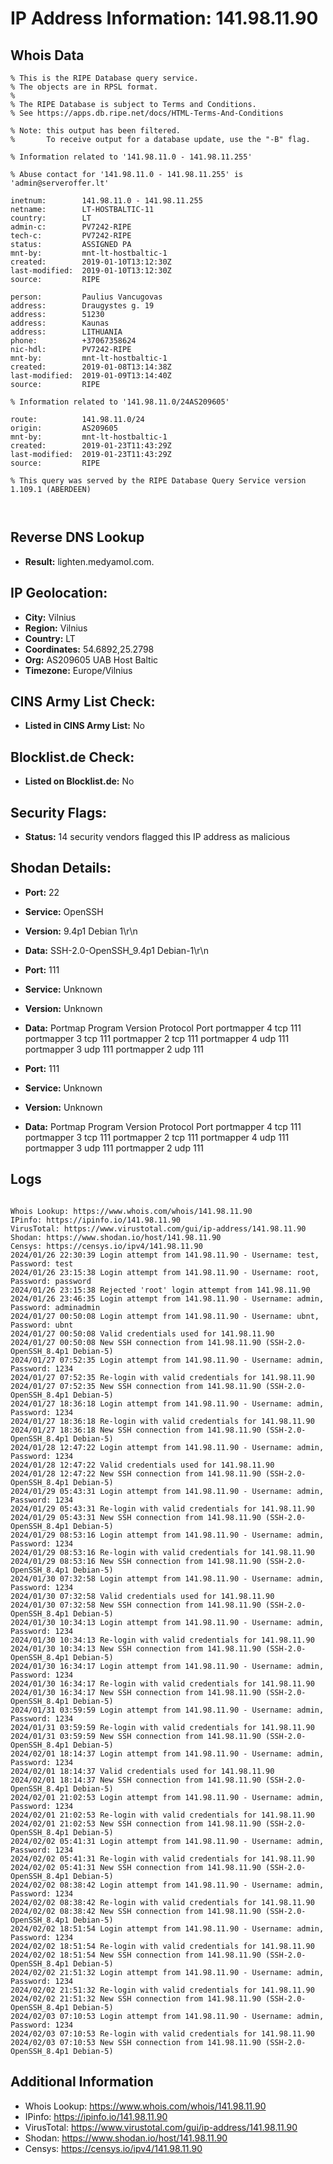 # IP Address Information: 141.98.11.90

## Whois Data
```
% This is the RIPE Database query service.
% The objects are in RPSL format.
%
% The RIPE Database is subject to Terms and Conditions.
% See https://apps.db.ripe.net/docs/HTML-Terms-And-Conditions

% Note: this output has been filtered.
%       To receive output for a database update, use the "-B" flag.

% Information related to '141.98.11.0 - 141.98.11.255'

% Abuse contact for '141.98.11.0 - 141.98.11.255' is 'admin@serveroffer.lt'

inetnum:        141.98.11.0 - 141.98.11.255
netname:        LT-HOSTBALTIC-11
country:        LT
admin-c:        PV7242-RIPE
tech-c:         PV7242-RIPE
status:         ASSIGNED PA
mnt-by:         mnt-lt-hostbaltic-1
created:        2019-01-10T13:12:30Z
last-modified:  2019-01-10T13:12:30Z
source:         RIPE

person:         Paulius Vancugovas
address:        Draugystes g. 19
address:        51230
address:        Kaunas
address:        LITHUANIA
phone:          +37067358624
nic-hdl:        PV7242-RIPE
mnt-by:         mnt-lt-hostbaltic-1
created:        2019-01-08T13:14:38Z
last-modified:  2019-01-09T13:14:40Z
source:         RIPE

% Information related to '141.98.11.0/24AS209605'

route:          141.98.11.0/24
origin:         AS209605
mnt-by:         mnt-lt-hostbaltic-1
created:        2019-01-23T11:43:29Z
last-modified:  2019-01-23T11:43:29Z
source:         RIPE

% This query was served by the RIPE Database Query Service version 1.109.1 (ABERDEEN)



```
## Reverse DNS Lookup
- **Result:** lighten.medyamol.com.

## IP Geolocation:
- **City:** Vilnius
- **Region:** Vilnius
- **Country:** LT
- **Coordinates:** 54.6892,25.2798
- **Org:** AS209605 UAB Host Baltic
- **Timezone:** Europe/Vilnius

## CINS Army List Check:
- **Listed in CINS Army List:** 
No

## Blocklist.de Check:
- **Listed on Blocklist.de:** 
No

## Security Flags:
- **Status:** 14 security vendors flagged this IP address as malicious

## Shodan Details:
- **Port:** 22
- **Service:** OpenSSH
- **Version:** 9.4p1 Debian 1\r\n
- **Data:** SSH-2.0-OpenSSH_9.4p1 Debian-1\r\n

- **Port:** 111
- **Service:** Unknown
- **Version:** Unknown
- **Data:** Portmap
Program	Version	Protocol	Port
portmapper	4	tcp	111
portmapper	3	tcp	111
portmapper	2	tcp	111
portmapper	4	udp	111
portmapper	3	udp	111
portmapper	2	udp	111


- **Port:** 111
- **Service:** Unknown
- **Version:** Unknown
- **Data:** Portmap
Program	Version	Protocol	Port
portmapper	4	tcp	111
portmapper	3	tcp	111
portmapper	2	tcp	111
portmapper	4	udp	111
portmapper	3	udp	111
portmapper	2	udp	111


## Logs
```

Whois Lookup: https://www.whois.com/whois/141.98.11.90
IPinfo: https://ipinfo.io/141.98.11.90
VirusTotal: https://www.virustotal.com/gui/ip-address/141.98.11.90
Shodan: https://www.shodan.io/host/141.98.11.90
Censys: https://censys.io/ipv4/141.98.11.90
2024/01/26 22:30:39 Login attempt from 141.98.11.90 - Username: test, Password: test
2024/01/26 23:15:38 Login attempt from 141.98.11.90 - Username: root, Password: password
2024/01/26 23:15:38 Rejected 'root' login attempt from 141.98.11.90
2024/01/26 23:46:35 Login attempt from 141.98.11.90 - Username: admin, Password: adminadmin
2024/01/27 00:50:08 Login attempt from 141.98.11.90 - Username: ubnt, Password: ubnt
2024/01/27 00:50:08 Valid credentials used for 141.98.11.90
2024/01/27 00:50:08 New SSH connection from 141.98.11.90 (SSH-2.0-OpenSSH_8.4p1 Debian-5)
2024/01/27 07:52:35 Login attempt from 141.98.11.90 - Username: admin, Password: 1234
2024/01/27 07:52:35 Re-login with valid credentials for 141.98.11.90
2024/01/27 07:52:35 New SSH connection from 141.98.11.90 (SSH-2.0-OpenSSH_8.4p1 Debian-5)
2024/01/27 18:36:18 Login attempt from 141.98.11.90 - Username: admin, Password: 1234
2024/01/27 18:36:18 Re-login with valid credentials for 141.98.11.90
2024/01/27 18:36:18 New SSH connection from 141.98.11.90 (SSH-2.0-OpenSSH_8.4p1 Debian-5)
2024/01/28 12:47:22 Login attempt from 141.98.11.90 - Username: admin, Password: 1234
2024/01/28 12:47:22 Valid credentials used for 141.98.11.90
2024/01/28 12:47:22 New SSH connection from 141.98.11.90 (SSH-2.0-OpenSSH_8.4p1 Debian-5)
2024/01/29 05:43:31 Login attempt from 141.98.11.90 - Username: admin, Password: 1234
2024/01/29 05:43:31 Re-login with valid credentials for 141.98.11.90
2024/01/29 05:43:31 New SSH connection from 141.98.11.90 (SSH-2.0-OpenSSH_8.4p1 Debian-5)
2024/01/29 08:53:16 Login attempt from 141.98.11.90 - Username: admin, Password: 1234
2024/01/29 08:53:16 Re-login with valid credentials for 141.98.11.90
2024/01/29 08:53:16 New SSH connection from 141.98.11.90 (SSH-2.0-OpenSSH_8.4p1 Debian-5)
2024/01/30 07:32:58 Login attempt from 141.98.11.90 - Username: admin, Password: 1234
2024/01/30 07:32:58 Valid credentials used for 141.98.11.90
2024/01/30 07:32:58 New SSH connection from 141.98.11.90 (SSH-2.0-OpenSSH_8.4p1 Debian-5)
2024/01/30 10:34:13 Login attempt from 141.98.11.90 - Username: admin, Password: 1234
2024/01/30 10:34:13 Re-login with valid credentials for 141.98.11.90
2024/01/30 10:34:13 New SSH connection from 141.98.11.90 (SSH-2.0-OpenSSH_8.4p1 Debian-5)
2024/01/30 16:34:17 Login attempt from 141.98.11.90 - Username: admin, Password: 1234
2024/01/30 16:34:17 Re-login with valid credentials for 141.98.11.90
2024/01/30 16:34:17 New SSH connection from 141.98.11.90 (SSH-2.0-OpenSSH_8.4p1 Debian-5)
2024/01/31 03:59:59 Login attempt from 141.98.11.90 - Username: admin, Password: 1234
2024/01/31 03:59:59 Re-login with valid credentials for 141.98.11.90
2024/01/31 03:59:59 New SSH connection from 141.98.11.90 (SSH-2.0-OpenSSH_8.4p1 Debian-5)
2024/02/01 18:14:37 Login attempt from 141.98.11.90 - Username: admin, Password: 1234
2024/02/01 18:14:37 Valid credentials used for 141.98.11.90
2024/02/01 18:14:37 New SSH connection from 141.98.11.90 (SSH-2.0-OpenSSH_8.4p1 Debian-5)
2024/02/01 21:02:53 Login attempt from 141.98.11.90 - Username: admin, Password: 1234
2024/02/01 21:02:53 Re-login with valid credentials for 141.98.11.90
2024/02/01 21:02:53 New SSH connection from 141.98.11.90 (SSH-2.0-OpenSSH_8.4p1 Debian-5)
2024/02/02 05:41:31 Login attempt from 141.98.11.90 - Username: admin, Password: 1234
2024/02/02 05:41:31 Re-login with valid credentials for 141.98.11.90
2024/02/02 05:41:31 New SSH connection from 141.98.11.90 (SSH-2.0-OpenSSH_8.4p1 Debian-5)
2024/02/02 08:38:42 Login attempt from 141.98.11.90 - Username: admin, Password: 1234
2024/02/02 08:38:42 Re-login with valid credentials for 141.98.11.90
2024/02/02 08:38:42 New SSH connection from 141.98.11.90 (SSH-2.0-OpenSSH_8.4p1 Debian-5)
2024/02/02 18:51:54 Login attempt from 141.98.11.90 - Username: admin, Password: 1234
2024/02/02 18:51:54 Re-login with valid credentials for 141.98.11.90
2024/02/02 18:51:54 New SSH connection from 141.98.11.90 (SSH-2.0-OpenSSH_8.4p1 Debian-5)
2024/02/02 21:51:32 Login attempt from 141.98.11.90 - Username: admin, Password: 1234
2024/02/02 21:51:32 Re-login with valid credentials for 141.98.11.90
2024/02/02 21:51:32 New SSH connection from 141.98.11.90 (SSH-2.0-OpenSSH_8.4p1 Debian-5)
2024/02/03 07:10:53 Login attempt from 141.98.11.90 - Username: admin, Password: 1234
2024/02/03 07:10:53 Re-login with valid credentials for 141.98.11.90
2024/02/03 07:10:53 New SSH connection from 141.98.11.90 (SSH-2.0-OpenSSH_8.4p1 Debian-5)

```
## Additional Information
- Whois Lookup: https://www.whois.com/whois/141.98.11.90
- IPinfo: https://ipinfo.io/141.98.11.90
- VirusTotal: https://www.virustotal.com/gui/ip-address/141.98.11.90
- Shodan: https://www.shodan.io/host/141.98.11.90
- Censys: https://censys.io/ipv4/141.98.11.90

------------------------------

Problem to solve: Using the listing above, gather each line that holds the string "IPinfo" and copy it.

Output of the exercise:
IPinfo: https://ipinfo.io/141.98.11.90
- IPinfo: https://ipinfo.io/141.98.11.90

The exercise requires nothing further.